Which lines run from the line with "Page size: 1500x1125." through the line with "Document page, 1500x1125 pixels." in the entries below? Print them exactly, both ends included, and nothing more.

········

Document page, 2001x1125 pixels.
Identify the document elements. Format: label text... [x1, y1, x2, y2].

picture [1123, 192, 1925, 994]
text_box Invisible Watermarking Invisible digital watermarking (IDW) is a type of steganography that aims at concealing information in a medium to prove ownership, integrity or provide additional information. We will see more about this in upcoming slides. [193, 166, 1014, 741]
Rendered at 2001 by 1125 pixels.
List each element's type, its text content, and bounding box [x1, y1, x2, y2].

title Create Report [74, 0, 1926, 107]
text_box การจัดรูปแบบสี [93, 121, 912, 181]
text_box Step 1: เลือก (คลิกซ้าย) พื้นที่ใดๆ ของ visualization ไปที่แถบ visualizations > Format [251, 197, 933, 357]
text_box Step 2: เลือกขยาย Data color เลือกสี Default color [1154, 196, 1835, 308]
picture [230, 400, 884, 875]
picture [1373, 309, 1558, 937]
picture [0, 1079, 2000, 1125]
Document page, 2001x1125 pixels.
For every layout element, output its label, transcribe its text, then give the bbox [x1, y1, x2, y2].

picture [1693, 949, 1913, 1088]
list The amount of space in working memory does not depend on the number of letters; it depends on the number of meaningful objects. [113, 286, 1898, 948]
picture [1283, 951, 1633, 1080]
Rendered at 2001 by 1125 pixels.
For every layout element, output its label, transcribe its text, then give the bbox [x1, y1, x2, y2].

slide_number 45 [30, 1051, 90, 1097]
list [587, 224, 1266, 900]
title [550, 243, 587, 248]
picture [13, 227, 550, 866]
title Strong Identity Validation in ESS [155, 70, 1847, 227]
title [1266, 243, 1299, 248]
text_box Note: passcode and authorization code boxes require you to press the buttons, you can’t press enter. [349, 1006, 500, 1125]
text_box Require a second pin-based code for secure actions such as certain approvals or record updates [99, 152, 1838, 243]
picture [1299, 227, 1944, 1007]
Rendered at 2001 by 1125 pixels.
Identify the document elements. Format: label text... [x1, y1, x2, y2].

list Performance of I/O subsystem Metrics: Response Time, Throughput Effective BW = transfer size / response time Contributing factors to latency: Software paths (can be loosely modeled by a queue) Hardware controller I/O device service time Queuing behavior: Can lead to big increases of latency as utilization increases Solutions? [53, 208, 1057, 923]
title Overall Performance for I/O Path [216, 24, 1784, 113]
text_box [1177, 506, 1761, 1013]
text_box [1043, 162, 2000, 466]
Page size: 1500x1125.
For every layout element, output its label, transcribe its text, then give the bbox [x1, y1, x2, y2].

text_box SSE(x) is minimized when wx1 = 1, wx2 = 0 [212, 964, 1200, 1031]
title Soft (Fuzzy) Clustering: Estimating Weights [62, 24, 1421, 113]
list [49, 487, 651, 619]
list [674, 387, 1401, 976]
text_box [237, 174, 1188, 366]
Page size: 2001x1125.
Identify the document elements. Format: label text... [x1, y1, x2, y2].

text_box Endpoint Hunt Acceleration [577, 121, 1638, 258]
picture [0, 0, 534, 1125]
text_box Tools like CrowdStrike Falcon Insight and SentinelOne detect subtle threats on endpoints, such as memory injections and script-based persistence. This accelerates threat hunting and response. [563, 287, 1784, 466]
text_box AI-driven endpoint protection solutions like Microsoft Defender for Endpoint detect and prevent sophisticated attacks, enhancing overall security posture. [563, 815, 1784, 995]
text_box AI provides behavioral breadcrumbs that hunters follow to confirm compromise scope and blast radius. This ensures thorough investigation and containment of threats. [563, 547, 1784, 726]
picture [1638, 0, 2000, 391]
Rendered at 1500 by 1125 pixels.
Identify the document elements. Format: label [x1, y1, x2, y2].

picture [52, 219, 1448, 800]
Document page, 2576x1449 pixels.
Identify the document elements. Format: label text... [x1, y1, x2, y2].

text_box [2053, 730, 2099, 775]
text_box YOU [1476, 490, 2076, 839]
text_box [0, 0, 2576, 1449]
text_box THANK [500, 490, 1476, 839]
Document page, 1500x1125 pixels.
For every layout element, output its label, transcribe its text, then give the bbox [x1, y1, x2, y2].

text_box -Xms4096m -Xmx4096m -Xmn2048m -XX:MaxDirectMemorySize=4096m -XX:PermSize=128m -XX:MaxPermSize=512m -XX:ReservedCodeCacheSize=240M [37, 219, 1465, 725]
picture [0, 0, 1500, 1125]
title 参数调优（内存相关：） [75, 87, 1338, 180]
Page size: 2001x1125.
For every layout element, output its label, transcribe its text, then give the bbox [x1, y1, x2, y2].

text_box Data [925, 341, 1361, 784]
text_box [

········

# Answer area
Page size: 1500x1125.
For every layout element, output its label, transcribe its text, then give the bbox [x1, y1, x2, y2].

text_box SSE(x) is minimized when wx1 = 1, wx2 = 0 [212, 964, 1200, 1031]
title Soft (Fuzzy) Clustering: Estimating Weights [62, 24, 1421, 113]
list [49, 487, 651, 619]
list [674, 387, 1401, 976]
text_box [237, 174, 1188, 366]
Page size: 2001x1125.
Identify the document elements. Format: label text... [x1, y1, x2, y2].

text_box Endpoint Hunt Acceleration [577, 121, 1638, 258]
picture [0, 0, 534, 1125]
text_box Tools like CrowdStrike Falcon Insight and SentinelOne detect subtle threats on endpoints, such as memory injections and script-based persistence. This accelerates threat hunting and response. [563, 287, 1784, 466]
text_box AI-driven endpoint protection solutions like Microsoft Defender for Endpoint detect and prevent sophisticated attacks, enhancing overall security posture. [563, 815, 1784, 995]
text_box AI provides behavioral breadcrumbs that hunters follow to confirm compromise scope and blast radius. This ensures thorough investigation and containment of threats. [563, 547, 1784, 726]
picture [1638, 0, 2000, 391]
Rendered at 1500 by 1125 pixels.
Identify the document elements. Format: label [x1, y1, x2, y2].

picture [52, 219, 1448, 800]
Document page, 2576x1449 pixels.
Identify the document elements. Format: label text... [x1, y1, x2, y2].

text_box [2053, 730, 2099, 775]
text_box YOU [1476, 490, 2076, 839]
text_box [0, 0, 2576, 1449]
text_box THANK [500, 490, 1476, 839]
Document page, 1500x1125 pixels.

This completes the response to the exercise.